- **Task prompt**
Look through the entries that follow and return each line that has the string "lines".

══ Record excerpts

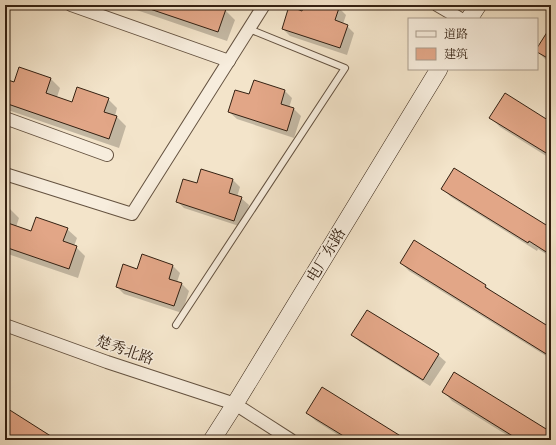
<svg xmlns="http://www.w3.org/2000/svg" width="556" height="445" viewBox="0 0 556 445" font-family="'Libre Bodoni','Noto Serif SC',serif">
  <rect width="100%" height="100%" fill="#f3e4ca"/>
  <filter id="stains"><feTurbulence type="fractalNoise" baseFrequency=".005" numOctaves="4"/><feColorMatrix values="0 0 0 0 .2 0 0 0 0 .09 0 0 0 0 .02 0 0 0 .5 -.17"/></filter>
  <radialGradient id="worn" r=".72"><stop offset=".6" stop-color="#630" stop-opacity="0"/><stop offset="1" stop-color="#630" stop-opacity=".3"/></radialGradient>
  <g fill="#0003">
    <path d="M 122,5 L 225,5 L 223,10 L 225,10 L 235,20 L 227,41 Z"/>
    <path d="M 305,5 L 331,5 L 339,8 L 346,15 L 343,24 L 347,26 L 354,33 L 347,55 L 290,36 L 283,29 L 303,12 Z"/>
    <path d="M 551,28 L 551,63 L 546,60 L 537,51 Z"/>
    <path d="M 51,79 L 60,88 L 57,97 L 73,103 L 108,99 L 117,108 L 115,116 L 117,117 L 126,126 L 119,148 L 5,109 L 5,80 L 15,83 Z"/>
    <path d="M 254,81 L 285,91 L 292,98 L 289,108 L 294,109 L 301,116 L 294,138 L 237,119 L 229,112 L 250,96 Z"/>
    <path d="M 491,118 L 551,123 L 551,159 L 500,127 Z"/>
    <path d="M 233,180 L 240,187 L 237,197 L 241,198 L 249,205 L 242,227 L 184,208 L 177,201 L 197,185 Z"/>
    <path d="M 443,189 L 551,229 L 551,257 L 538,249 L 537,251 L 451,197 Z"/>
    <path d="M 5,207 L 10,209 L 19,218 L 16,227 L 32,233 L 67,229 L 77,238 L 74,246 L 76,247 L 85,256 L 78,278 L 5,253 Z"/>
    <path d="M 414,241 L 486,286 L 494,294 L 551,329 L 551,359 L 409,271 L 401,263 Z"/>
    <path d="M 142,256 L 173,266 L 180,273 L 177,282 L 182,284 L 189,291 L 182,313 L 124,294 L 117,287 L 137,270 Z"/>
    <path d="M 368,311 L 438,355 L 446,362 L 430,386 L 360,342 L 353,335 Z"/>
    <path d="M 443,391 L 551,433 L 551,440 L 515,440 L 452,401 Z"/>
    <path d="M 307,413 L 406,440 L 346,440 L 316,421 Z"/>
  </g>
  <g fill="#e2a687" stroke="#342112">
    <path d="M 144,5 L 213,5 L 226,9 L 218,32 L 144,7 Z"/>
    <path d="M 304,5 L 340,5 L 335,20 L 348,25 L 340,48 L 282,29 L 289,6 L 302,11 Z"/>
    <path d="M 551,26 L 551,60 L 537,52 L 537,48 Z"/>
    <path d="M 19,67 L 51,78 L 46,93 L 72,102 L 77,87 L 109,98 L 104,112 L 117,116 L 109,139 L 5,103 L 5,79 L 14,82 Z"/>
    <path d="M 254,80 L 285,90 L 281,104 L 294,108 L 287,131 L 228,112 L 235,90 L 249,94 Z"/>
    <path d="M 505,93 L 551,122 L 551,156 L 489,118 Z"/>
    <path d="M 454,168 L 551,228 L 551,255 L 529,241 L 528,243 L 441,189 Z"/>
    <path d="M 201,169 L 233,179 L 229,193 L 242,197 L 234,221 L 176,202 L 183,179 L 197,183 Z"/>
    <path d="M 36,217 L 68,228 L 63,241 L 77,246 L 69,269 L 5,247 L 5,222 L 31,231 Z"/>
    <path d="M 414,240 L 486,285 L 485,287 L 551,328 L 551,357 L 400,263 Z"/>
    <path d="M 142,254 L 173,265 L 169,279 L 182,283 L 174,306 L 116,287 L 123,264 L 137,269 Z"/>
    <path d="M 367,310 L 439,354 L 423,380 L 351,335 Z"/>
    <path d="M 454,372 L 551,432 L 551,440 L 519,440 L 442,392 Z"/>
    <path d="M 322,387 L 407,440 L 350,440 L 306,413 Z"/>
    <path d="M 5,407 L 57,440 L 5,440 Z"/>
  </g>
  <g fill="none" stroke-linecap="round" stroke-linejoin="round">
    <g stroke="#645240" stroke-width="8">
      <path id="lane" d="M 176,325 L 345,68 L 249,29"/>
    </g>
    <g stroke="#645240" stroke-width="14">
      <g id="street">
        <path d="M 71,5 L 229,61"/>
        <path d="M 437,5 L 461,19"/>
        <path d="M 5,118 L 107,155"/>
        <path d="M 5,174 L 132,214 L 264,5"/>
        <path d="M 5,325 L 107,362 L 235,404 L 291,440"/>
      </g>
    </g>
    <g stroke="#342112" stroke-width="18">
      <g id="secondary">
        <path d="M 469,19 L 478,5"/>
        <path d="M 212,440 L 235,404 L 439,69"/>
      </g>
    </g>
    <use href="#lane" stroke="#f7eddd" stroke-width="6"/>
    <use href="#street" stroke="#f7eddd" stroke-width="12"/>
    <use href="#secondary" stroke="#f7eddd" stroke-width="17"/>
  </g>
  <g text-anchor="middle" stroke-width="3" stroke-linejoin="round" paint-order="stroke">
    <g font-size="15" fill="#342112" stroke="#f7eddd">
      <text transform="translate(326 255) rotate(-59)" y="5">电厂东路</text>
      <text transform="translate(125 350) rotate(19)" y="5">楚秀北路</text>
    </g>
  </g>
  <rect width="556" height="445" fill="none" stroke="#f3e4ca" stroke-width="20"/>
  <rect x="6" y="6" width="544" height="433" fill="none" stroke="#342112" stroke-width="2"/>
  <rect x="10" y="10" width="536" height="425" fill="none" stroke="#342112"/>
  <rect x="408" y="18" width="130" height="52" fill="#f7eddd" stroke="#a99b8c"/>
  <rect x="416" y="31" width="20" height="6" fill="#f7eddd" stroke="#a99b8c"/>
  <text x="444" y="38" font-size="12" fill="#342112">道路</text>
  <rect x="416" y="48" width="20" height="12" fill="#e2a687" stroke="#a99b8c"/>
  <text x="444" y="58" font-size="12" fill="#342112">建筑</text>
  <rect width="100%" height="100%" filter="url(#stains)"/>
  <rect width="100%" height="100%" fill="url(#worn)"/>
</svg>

════
══ Record excerpts

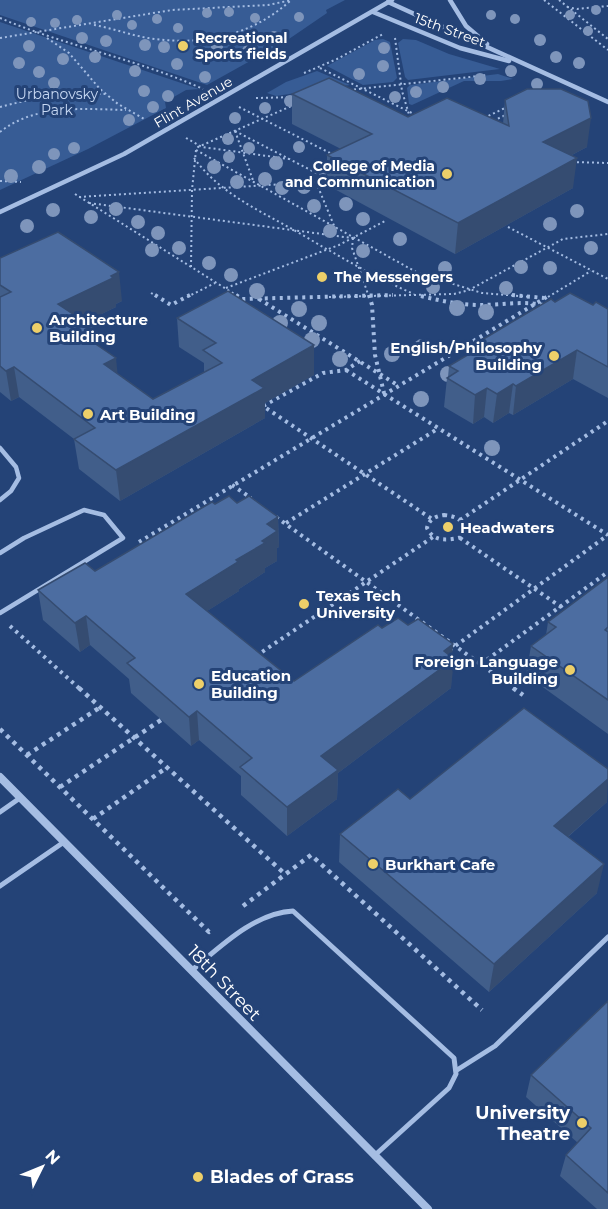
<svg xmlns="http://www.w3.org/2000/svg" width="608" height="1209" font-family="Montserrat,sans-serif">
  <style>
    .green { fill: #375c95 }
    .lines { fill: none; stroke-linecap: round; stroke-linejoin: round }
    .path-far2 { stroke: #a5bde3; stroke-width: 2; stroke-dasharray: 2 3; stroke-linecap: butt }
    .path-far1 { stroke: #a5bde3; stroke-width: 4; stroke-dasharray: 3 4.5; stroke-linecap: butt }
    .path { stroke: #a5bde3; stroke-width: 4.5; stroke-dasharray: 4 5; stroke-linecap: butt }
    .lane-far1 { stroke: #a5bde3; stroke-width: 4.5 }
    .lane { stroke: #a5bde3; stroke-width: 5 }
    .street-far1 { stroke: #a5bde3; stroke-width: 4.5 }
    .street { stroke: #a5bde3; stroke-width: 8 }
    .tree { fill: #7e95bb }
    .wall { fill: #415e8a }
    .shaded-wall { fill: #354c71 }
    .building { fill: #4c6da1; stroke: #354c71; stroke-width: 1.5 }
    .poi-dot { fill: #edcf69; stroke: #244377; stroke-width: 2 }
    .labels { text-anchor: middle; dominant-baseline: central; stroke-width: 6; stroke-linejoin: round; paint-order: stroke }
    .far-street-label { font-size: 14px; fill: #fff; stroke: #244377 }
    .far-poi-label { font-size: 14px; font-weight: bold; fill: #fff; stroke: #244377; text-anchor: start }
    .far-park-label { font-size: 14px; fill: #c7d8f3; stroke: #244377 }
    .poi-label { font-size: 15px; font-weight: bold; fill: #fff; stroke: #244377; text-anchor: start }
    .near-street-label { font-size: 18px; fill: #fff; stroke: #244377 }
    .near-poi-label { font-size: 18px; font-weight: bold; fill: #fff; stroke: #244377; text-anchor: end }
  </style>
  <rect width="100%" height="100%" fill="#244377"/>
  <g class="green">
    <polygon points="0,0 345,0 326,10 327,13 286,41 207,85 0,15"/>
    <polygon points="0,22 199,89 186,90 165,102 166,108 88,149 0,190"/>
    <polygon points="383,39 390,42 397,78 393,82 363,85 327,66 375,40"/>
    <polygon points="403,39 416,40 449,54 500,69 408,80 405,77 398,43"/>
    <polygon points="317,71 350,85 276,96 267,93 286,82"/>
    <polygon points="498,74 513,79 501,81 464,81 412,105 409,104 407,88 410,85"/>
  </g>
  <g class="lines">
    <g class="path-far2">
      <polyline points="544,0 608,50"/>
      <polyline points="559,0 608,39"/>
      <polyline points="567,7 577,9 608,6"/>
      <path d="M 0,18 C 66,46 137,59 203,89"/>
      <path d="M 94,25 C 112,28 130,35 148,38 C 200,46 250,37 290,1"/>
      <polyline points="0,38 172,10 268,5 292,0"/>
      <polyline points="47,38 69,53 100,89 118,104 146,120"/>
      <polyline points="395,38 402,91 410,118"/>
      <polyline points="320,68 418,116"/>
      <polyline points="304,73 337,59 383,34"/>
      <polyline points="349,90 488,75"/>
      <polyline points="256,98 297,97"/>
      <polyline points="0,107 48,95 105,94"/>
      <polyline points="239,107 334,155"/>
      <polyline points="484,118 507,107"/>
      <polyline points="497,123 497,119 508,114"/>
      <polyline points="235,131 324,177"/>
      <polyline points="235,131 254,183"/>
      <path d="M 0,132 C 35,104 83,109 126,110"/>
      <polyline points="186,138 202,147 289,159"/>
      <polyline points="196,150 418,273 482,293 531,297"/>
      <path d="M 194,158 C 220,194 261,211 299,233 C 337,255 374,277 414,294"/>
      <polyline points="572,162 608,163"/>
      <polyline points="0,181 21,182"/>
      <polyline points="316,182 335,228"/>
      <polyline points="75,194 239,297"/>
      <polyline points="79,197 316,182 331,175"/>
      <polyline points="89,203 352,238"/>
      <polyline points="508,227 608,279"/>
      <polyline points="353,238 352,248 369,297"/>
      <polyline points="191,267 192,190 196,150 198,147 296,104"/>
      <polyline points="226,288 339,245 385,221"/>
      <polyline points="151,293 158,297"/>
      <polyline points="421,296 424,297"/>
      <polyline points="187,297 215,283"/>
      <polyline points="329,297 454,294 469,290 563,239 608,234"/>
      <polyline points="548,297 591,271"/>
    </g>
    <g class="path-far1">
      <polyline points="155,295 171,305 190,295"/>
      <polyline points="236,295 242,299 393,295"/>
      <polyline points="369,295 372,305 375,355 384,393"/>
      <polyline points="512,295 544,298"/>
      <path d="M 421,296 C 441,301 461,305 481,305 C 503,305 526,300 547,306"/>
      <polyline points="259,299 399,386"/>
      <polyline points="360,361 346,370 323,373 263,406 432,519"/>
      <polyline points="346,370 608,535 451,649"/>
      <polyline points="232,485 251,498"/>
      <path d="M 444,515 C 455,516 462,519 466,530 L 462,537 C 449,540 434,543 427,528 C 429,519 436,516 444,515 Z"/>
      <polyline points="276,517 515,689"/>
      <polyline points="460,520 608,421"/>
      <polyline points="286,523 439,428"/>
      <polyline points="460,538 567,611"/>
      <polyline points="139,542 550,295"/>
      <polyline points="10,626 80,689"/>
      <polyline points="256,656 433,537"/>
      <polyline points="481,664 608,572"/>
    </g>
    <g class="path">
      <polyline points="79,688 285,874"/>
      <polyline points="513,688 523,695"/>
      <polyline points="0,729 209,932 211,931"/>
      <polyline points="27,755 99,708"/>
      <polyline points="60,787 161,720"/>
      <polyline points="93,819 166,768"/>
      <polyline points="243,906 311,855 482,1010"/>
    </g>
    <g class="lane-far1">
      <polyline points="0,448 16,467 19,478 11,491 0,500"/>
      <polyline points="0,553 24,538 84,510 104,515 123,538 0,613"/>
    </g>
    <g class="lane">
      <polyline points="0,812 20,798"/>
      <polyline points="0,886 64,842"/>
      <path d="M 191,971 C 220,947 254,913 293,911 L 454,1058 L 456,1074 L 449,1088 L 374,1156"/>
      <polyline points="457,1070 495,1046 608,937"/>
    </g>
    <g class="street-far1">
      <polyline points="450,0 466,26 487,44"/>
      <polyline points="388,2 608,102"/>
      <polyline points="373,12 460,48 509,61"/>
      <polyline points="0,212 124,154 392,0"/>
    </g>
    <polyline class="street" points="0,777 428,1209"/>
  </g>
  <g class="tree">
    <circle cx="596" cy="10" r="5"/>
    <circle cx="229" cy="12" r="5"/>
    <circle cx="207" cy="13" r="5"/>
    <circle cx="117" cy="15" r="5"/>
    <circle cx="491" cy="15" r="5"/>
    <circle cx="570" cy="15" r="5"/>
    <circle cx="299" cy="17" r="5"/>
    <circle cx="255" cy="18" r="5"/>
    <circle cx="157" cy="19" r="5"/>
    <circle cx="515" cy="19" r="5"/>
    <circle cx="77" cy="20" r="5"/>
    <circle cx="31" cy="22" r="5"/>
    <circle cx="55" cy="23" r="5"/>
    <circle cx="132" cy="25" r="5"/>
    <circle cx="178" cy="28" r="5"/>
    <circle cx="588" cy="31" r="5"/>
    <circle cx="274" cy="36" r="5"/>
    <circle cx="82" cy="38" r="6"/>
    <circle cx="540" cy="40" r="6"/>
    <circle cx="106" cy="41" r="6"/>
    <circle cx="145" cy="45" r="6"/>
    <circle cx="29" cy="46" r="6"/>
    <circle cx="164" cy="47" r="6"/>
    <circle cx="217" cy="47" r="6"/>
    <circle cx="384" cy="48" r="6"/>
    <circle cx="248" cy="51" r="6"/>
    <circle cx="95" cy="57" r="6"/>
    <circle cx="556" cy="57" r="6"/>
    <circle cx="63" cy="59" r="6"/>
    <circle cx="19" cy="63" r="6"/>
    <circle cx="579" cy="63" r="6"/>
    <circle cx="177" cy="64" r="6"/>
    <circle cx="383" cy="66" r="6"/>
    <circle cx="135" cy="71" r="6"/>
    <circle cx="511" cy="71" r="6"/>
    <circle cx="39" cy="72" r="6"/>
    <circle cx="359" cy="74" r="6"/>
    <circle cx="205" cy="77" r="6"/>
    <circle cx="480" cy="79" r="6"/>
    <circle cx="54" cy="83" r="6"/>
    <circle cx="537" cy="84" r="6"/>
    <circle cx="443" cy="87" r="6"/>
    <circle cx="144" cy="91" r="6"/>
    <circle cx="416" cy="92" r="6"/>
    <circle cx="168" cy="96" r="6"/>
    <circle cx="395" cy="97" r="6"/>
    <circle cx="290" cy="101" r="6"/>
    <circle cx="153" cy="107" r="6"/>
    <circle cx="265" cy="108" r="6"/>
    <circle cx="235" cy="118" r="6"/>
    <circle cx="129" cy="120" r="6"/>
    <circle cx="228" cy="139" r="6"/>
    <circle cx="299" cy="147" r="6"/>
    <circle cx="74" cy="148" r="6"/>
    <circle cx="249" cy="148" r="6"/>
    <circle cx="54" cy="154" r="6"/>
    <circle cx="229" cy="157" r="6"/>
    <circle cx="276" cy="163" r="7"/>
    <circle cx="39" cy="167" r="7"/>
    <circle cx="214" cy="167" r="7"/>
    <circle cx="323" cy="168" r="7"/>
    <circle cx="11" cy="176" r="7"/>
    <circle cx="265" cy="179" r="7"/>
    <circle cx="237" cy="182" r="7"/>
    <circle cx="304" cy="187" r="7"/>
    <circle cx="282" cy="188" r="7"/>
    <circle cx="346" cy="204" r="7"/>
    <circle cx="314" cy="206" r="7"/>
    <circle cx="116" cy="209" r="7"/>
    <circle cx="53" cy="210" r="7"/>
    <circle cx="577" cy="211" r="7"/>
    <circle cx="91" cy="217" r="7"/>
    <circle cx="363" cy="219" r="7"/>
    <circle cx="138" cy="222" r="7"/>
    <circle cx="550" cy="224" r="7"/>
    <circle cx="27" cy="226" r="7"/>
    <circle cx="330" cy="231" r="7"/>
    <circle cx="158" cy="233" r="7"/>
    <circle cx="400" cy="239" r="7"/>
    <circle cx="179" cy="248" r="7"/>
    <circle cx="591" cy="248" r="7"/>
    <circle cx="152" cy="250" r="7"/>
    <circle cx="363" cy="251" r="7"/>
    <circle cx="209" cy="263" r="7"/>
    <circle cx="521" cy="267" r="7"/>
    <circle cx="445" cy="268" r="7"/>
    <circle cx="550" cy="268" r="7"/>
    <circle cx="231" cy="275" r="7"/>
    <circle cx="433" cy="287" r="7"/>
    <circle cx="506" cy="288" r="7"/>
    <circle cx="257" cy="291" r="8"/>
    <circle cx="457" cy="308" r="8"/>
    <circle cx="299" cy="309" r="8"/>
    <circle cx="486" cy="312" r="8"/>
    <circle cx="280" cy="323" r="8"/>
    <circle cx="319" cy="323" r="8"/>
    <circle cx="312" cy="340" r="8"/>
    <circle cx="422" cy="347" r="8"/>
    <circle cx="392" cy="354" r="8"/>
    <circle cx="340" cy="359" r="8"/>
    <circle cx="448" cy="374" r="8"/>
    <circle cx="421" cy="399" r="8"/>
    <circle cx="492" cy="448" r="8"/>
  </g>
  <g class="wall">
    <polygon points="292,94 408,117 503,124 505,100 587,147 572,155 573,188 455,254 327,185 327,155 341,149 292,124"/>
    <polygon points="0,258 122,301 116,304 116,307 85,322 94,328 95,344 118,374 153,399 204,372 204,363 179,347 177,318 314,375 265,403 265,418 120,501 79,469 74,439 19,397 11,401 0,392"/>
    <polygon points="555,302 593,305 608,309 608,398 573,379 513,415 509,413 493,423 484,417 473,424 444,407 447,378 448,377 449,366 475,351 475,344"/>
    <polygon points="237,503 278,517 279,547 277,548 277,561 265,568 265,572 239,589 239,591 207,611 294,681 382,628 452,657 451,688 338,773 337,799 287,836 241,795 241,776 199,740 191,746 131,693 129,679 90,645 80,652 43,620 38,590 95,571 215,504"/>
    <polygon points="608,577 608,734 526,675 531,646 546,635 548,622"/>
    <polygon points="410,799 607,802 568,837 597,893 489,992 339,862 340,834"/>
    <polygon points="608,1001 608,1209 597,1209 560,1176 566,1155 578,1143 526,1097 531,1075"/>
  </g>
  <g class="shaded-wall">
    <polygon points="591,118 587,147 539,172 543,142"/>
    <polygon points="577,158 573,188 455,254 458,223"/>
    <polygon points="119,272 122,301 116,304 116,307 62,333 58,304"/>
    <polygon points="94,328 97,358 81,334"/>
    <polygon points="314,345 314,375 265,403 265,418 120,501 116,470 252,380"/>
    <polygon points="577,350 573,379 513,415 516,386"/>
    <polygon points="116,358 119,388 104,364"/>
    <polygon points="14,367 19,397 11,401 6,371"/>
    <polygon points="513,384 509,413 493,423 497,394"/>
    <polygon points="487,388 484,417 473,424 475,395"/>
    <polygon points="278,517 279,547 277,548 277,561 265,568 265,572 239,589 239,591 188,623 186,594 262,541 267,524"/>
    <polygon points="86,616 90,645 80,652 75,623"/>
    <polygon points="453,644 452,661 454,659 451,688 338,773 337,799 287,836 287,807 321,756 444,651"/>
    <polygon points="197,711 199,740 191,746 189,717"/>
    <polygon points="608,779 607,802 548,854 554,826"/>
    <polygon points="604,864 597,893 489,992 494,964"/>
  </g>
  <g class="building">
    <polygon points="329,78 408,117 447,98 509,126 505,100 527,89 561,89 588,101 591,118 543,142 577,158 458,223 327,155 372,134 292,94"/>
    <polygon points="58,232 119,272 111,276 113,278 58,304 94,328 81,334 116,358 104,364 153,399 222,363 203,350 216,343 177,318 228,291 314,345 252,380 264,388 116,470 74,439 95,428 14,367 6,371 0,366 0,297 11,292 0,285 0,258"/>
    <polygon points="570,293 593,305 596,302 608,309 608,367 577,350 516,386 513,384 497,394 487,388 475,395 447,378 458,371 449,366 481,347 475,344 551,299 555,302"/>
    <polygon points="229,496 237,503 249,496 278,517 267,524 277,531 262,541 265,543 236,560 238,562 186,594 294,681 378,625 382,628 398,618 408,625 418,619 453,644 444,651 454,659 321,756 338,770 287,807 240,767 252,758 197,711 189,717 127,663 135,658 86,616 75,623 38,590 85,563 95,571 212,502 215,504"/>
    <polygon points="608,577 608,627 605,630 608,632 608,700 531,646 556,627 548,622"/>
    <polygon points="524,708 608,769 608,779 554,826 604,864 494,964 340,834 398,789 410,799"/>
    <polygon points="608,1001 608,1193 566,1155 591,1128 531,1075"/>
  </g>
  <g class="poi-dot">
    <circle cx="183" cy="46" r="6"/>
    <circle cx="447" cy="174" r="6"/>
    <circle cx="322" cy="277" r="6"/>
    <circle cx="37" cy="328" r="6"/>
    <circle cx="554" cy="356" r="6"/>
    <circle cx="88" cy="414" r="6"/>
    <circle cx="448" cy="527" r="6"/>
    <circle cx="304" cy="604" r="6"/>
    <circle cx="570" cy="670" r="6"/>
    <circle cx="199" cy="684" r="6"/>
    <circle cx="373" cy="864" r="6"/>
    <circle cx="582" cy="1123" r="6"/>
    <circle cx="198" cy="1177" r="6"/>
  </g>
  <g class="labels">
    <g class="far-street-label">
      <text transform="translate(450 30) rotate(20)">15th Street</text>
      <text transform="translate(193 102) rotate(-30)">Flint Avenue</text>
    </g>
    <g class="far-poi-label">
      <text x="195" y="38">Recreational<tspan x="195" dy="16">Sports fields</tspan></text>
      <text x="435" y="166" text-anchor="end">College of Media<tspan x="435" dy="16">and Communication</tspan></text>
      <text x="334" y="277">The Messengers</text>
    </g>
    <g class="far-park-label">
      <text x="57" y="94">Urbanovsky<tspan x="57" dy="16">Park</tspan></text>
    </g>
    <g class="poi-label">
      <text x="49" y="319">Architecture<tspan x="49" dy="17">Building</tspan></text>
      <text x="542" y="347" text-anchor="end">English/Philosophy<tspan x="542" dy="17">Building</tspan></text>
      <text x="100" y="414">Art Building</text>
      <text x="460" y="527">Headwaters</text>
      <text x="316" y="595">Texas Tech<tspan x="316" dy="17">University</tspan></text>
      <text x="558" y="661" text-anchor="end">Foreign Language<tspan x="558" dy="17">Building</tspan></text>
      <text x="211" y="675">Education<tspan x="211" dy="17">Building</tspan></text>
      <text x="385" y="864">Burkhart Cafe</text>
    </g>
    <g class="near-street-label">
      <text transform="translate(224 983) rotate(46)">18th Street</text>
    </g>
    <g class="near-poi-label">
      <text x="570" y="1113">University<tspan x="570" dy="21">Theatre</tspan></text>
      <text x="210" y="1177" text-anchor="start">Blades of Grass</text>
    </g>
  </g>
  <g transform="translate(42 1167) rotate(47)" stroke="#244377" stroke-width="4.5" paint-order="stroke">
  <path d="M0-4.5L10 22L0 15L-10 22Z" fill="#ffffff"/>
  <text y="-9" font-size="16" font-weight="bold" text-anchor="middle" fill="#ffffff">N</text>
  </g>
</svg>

════

- **Written response**
    .lines { fill: none; stroke-linecap: round; stroke-linejoin: round }
  <g class="lines">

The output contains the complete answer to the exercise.